Extracted information section start
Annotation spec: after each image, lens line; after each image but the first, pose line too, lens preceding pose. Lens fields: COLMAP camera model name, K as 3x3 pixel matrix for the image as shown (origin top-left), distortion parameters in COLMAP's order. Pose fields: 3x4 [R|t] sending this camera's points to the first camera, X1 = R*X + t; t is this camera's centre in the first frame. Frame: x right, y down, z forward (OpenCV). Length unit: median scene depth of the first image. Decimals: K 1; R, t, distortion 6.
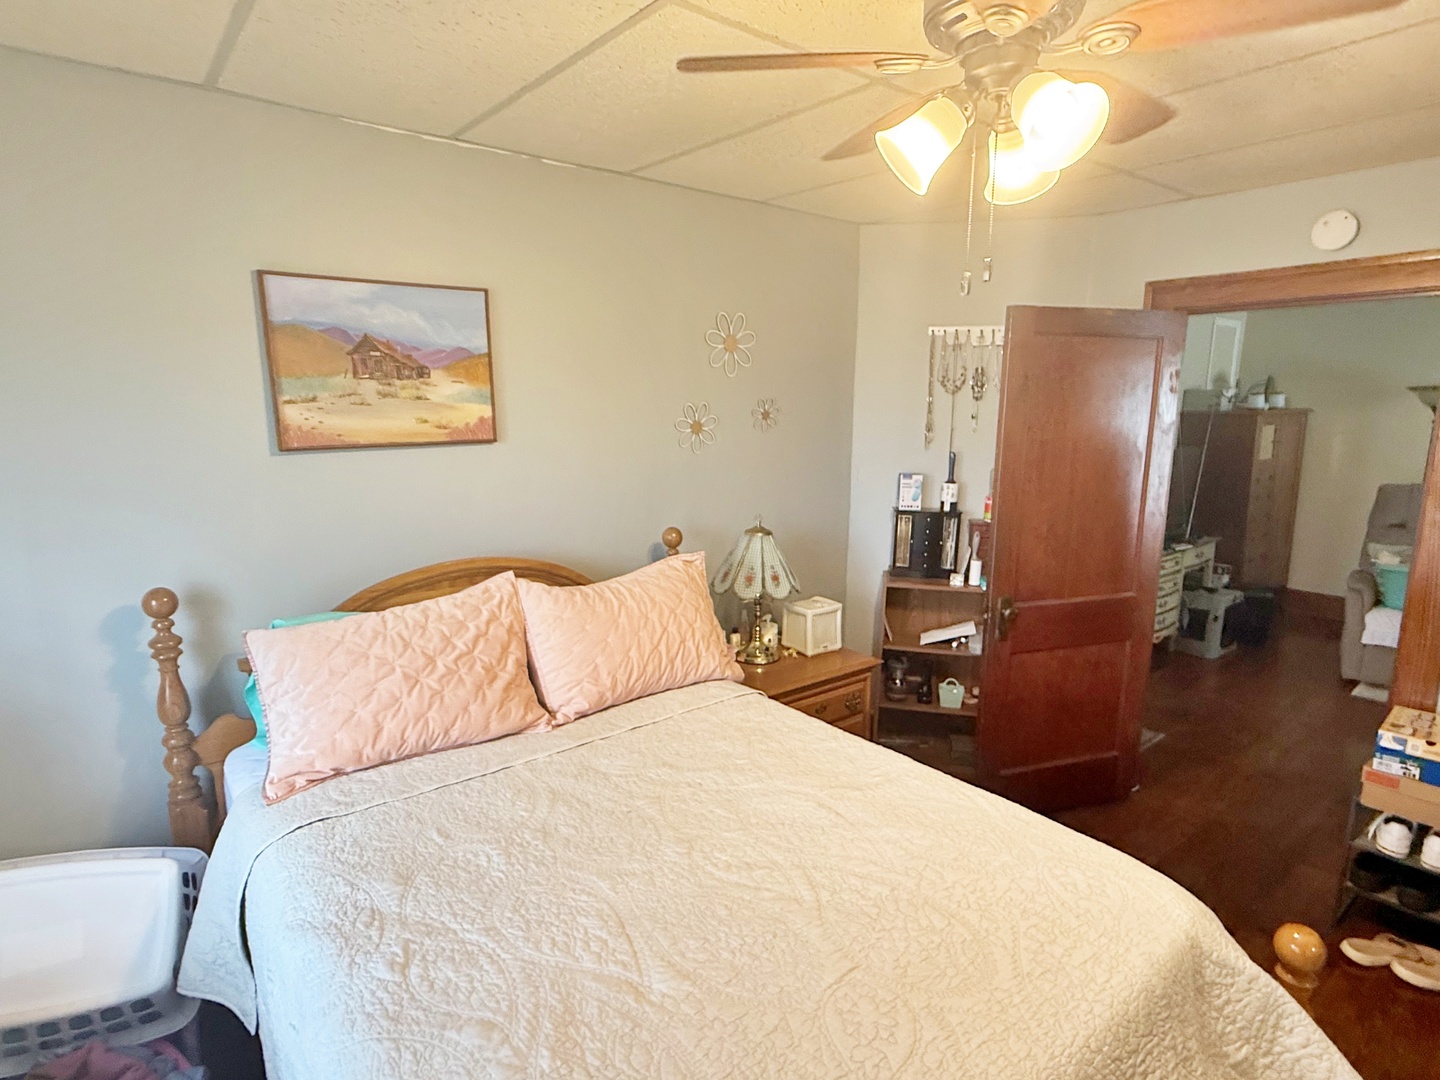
lens RADIAL K [[756.5, 0, 708.1], [0, 756.5, 545.2], [0, 0, 1]] dist [0.000339, 0.000939]
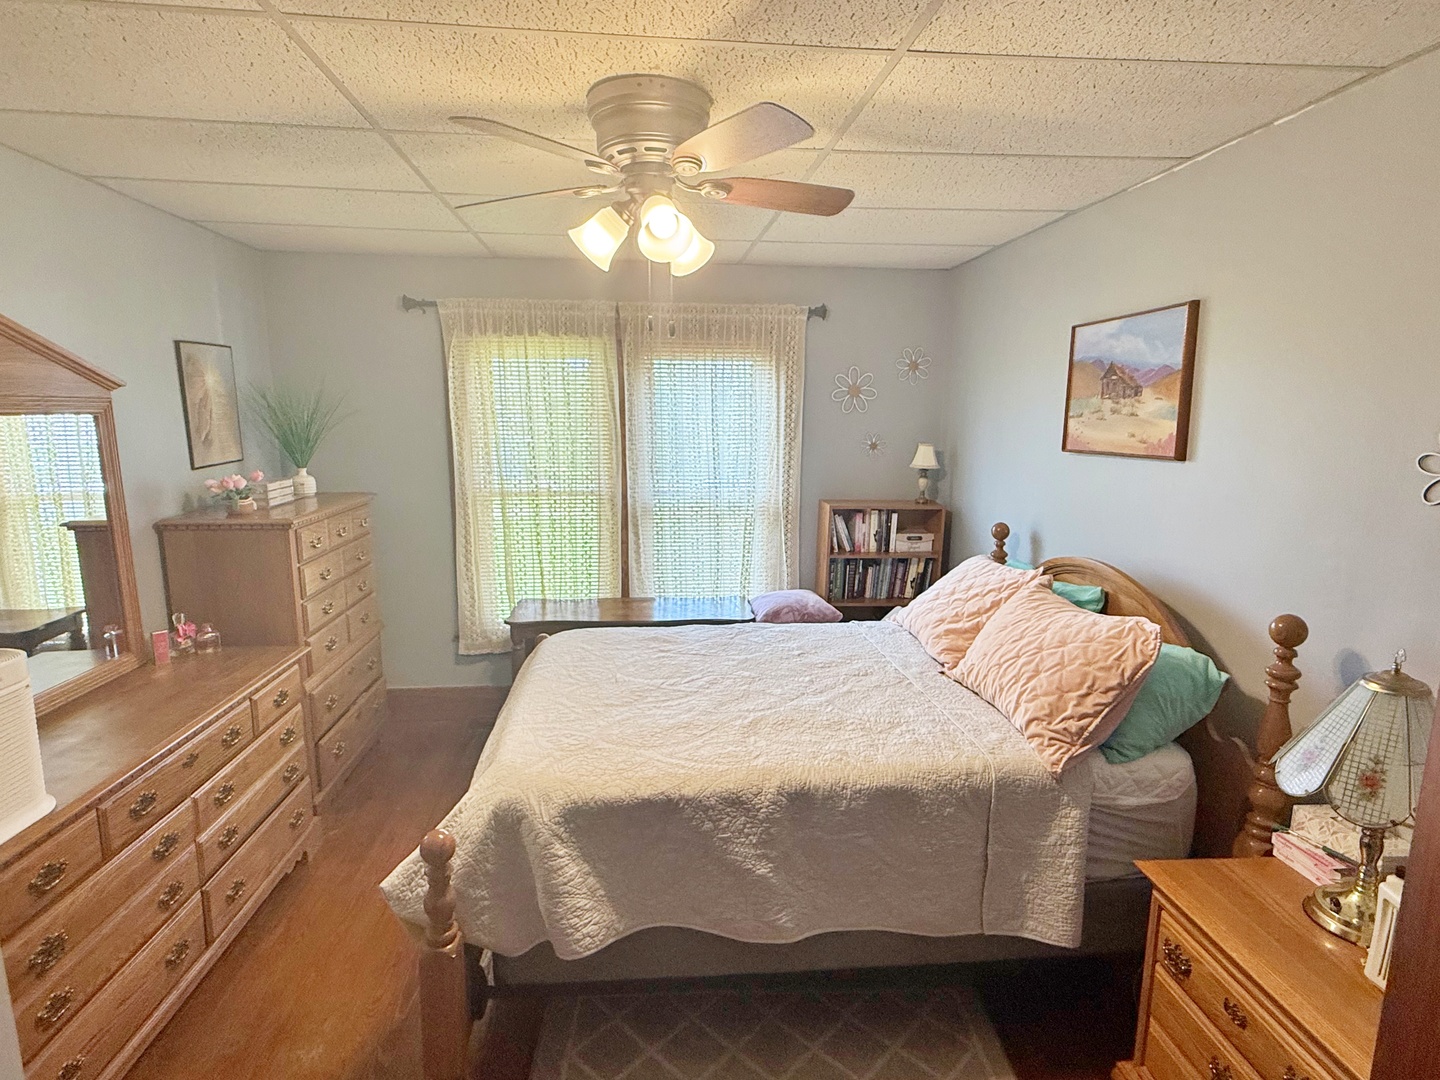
lens RADIAL K [[756.5, 0, 708.1], [0, 756.5, 545.2], [0, 0, 1]] dist [0.000339, 0.000939]
pose [[-0.574284, 0.135629, -0.807343, 0.919660], [-0.165798, 0.946476, 0.276939, -0.222846], [0.801691, 0.292897, -0.521059, 1.166214]]
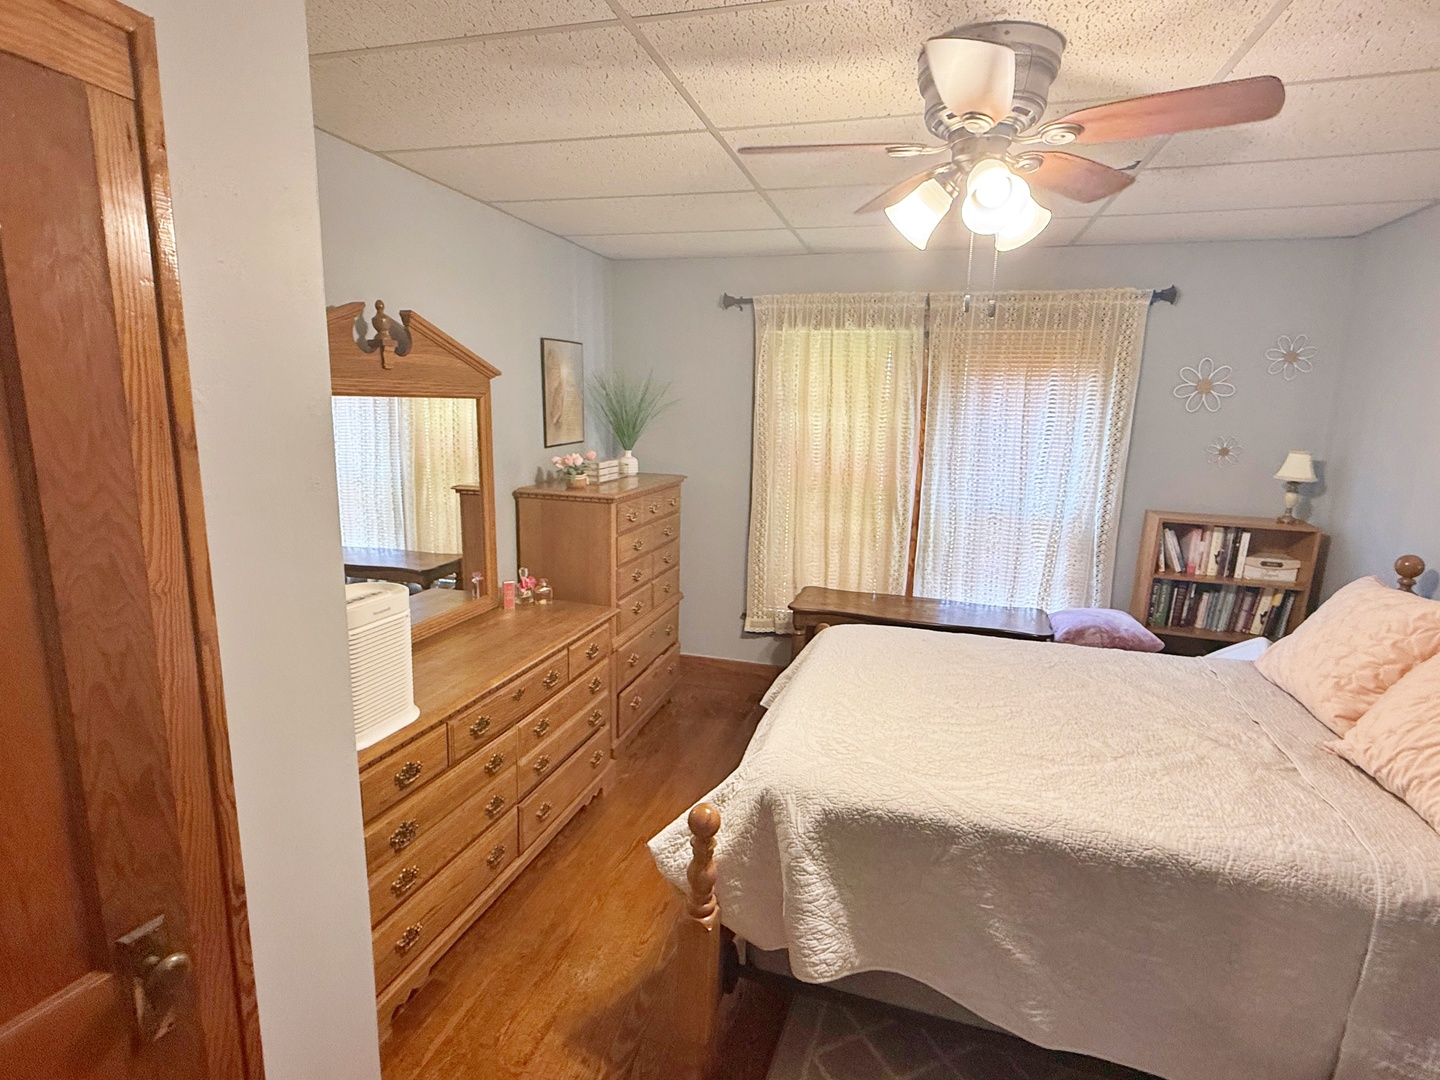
lens RADIAL K [[716.6, 0, 727.0], [0, 716.6, 543.9], [0, 0, 1]] dist [0.003519, 0.000070]
pose [[-0.831405, 0.080154, -0.549855, 0.861785], [-0.135517, 0.930414, 0.340537, -0.198788], [0.538888, 0.357639, -0.762689, 1.110721]]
Extracted information section end
#### Work required
Can you give these entries again, substituting "Labeling rule" for "Annotation spec" and changing nothing else, with the pictures left out?

#### Solution to the exercise
Labeling rule: after each image, lens line; after each image but the first, pose line too, lens preceding pose. Lens fields: COLMAP camera model name, K as 3x3 pixel matrix for the image as shown (origin top-left), distortion parameters in COLMAP's order. Pose fields: 3x4 [R|t] sending this camera's points to the first camera, X1 = R*X + t; t is this camera's centre in the first frame. Frame: x right, y down, z forward (OpenCV). Length unit: median scene depth of the first image. Decimals: K 1; R, t, distortion 6.
lens RADIAL K [[756.5, 0, 708.1], [0, 756.5, 545.2], [0, 0, 1]] dist [0.000339, 0.000939]
lens RADIAL K [[756.5, 0, 708.1], [0, 756.5, 545.2], [0, 0, 1]] dist [0.000339, 0.000939]
pose [[-0.574284, 0.135629, -0.807343, 0.919660], [-0.165798, 0.946476, 0.276939, -0.222846], [0.801691, 0.292897, -0.521059, 1.166214]]
lens RADIAL K [[716.6, 0, 727.0], [0, 716.6, 543.9], [0, 0, 1]] dist [0.003519, 0.000070]
pose [[-0.831405, 0.080154, -0.549855, 0.861785], [-0.135517, 0.930414, 0.340537, -0.198788], [0.538888, 0.357639, -0.762689, 1.110721]]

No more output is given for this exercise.